Again, everything works, these 5000 RPS take milliseconds, but damn, at what cost, why do I have to optimize so much? I'm not happy 😁
@ YURII VLADIMIROVICH · # 1076

Well, it's okay) In time, they'll invent a neural network that will simply read your requirements and write the most effective code for a business task, and you'll then say at what cost you were given services on Go, why so much optimization was needed) as they say, history is cyclical
@ [ $davids.sh ] · # 1077

As someone who developed the methodology for Business Systems Analytics and started IT-Kachalka purely with design and architecture, I am absolutely for such a future (I didn't even think a couple of years ago that I would return to full-time coding)).

If I'm given the chance to become a prompt architect – that would be happiness.
@ Artem · # 1100

...and in reality, it can be hundreds of thousands) ... The "Ь" is extra) On topic: I'm looking at the backend with Go, can you suggest any framework solutions for quick setup (I want to get a feel for what this Go lang of yours is like)?
@ YURII VLADIMIROVICH · # 1101

So, do you want to try Go itself, or a framework within Go?
@ [ $davids.sh ] · # 1103

If I were a frontend developer transitioning to Go, here's how I'd do it:

. Choose a project to build (e.g., Tinder, but with a twist 😉) . For HTTP, use Echo / Gin . For logging, use Zap / Zerolog . For configuration and secrets, use Viper . For database migrations, use Goose . For SQL, use sqlx + introspect with xo + compile SQL queries with sqlc . Follow the project structure as described here. For test helpers, use the testify library . Use a makefile for script automation (like npm scripts) . Start writing the application . Nothing works . Look up syntax here, find example projects here. Google (there are a billion free videos and text tutorials for Go) . Things start working . Break down the code into packages . Be surprised by CamelCase exports (but eventually appreciate how beautiful it is) . Learn to explicitly return errors (it's like smoking: unpleasant at first, but you can't do without it later) . Encounter the first nil pointer . Read about the difference between passing by Pointer vs. Value and how to correctly declare each type . Write the first goroutine . They don't start . Read about wg.WaitGroup and ctx.Context . Create the first channel . Encounter a deadlock . Learn about for, select, and the sequence of opening, communicating, and closing channels . A pile of firewood, the backend is ready 🔥
@ [ $davids.sh ] · # 1104

And regarding the Go framework – that's for @bondiano )))
@ Vassiliy ITK Kuzenkov · # 1106

No, I think it's not possible to build a convenient framework (like Rails) in Go, and I'm not against building it myself.

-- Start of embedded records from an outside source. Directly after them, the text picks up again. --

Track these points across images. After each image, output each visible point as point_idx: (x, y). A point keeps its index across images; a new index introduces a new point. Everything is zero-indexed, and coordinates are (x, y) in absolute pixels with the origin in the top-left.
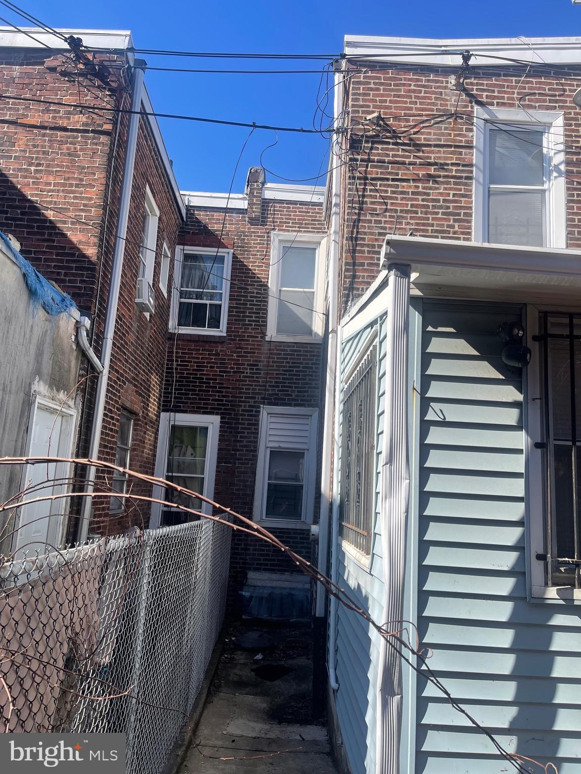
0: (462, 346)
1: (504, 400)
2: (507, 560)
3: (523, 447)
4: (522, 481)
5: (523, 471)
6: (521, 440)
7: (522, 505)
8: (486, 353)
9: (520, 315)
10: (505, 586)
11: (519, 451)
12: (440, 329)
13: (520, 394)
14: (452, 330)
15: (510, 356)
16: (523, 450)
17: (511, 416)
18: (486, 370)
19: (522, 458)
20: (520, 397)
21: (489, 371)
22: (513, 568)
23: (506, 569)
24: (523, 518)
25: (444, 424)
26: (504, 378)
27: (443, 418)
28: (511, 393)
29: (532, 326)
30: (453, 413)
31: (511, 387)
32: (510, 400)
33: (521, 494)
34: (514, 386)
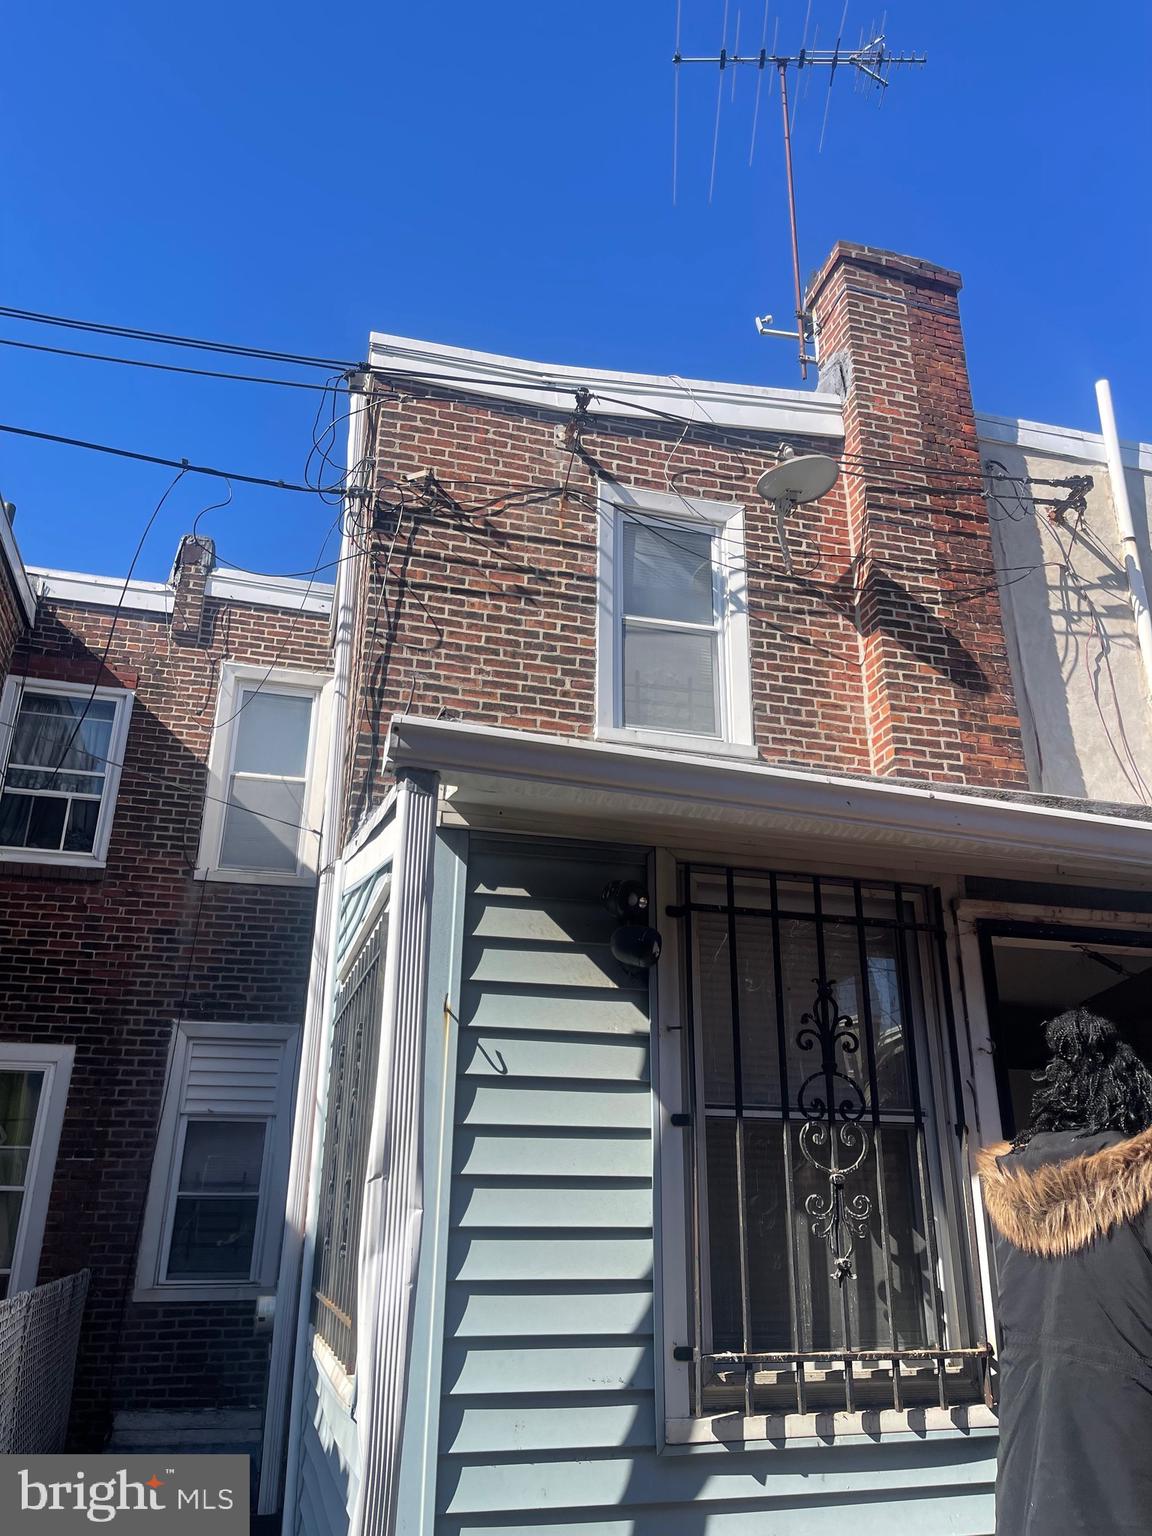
0: (540, 924)
1: (617, 1031)
2: (616, 1368)
3: (650, 1124)
4: (648, 1195)
5: (650, 1174)
6: (645, 1110)
7: (648, 1245)
8: (585, 938)
9: (645, 867)
10: (613, 1425)
11: (643, 1133)
12: (501, 891)
13: (646, 1019)
14: (522, 892)
15: (624, 947)
16: (650, 1129)
17: (627, 1063)
18: (582, 970)
19: (648, 1147)
20: (644, 1024)
21: (590, 975)
22: (631, 1382)
23: (618, 1386)
24: (650, 1273)
25: (504, 1081)
26: (616, 987)
27: (501, 1069)
28: (628, 1017)
29: (665, 890)
30: (523, 1059)
31: (630, 1005)
32: (627, 1031)
33: (646, 1220)
34: (634, 1003)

I ended up assembling a setup similar to what you described. By the way, sqlc is a great tool, and it's copied from Clojure's https://www.hugsql.org/getting-started :D
@ Artur G · # 1107

Interesting numbers.

It's great that Google collects images for me. 😁 I thought it was less than 100 MB per service. Too lazy to check. And instance startup is fast.

Go is good situationally. Node.js is the best! 😁

I believe if you like Go, you should just admit it to yourself and use it.
@ YURII VLADIMIROVICH · # 1108

It would also be good to have a quality comparative table where Node.js/Rust/Go/... are ideal, and where they are not (this should consider not only writing code and performing tasks but also the managerial aspect - development cost, support, etc.).
@ Artur G · # 1111

I think that's unrealistic. There's too much variety possible.
@ YURII VLADIMIROVICH · # 1133

Hi, what did Dev Ops tell you? What's that junk?

How much have you reduced the image by?
@ [ $davids.sh ] · # 1134

It was already late then, and now it's the weekend, so I've left the question for next week for now

But as soon as I have info, I'll definitely write
@ [ $davids.sh ] · # 1159

By the way, the answer was found:

First, instead of building the last phase from an image like bookworm, there was a build image, it was changed to bookworm, and 600 MB was removed.

Second, the build happens with lerna, and it adds a ton of completely unnecessary dependencies. We haven't had time to get rid of this yet, but if successful, we'll reduce it by at least 400 MB.

As a result, the 1.4 GB image should be around 400 MB, but I think we can even bring that down to 300 MB.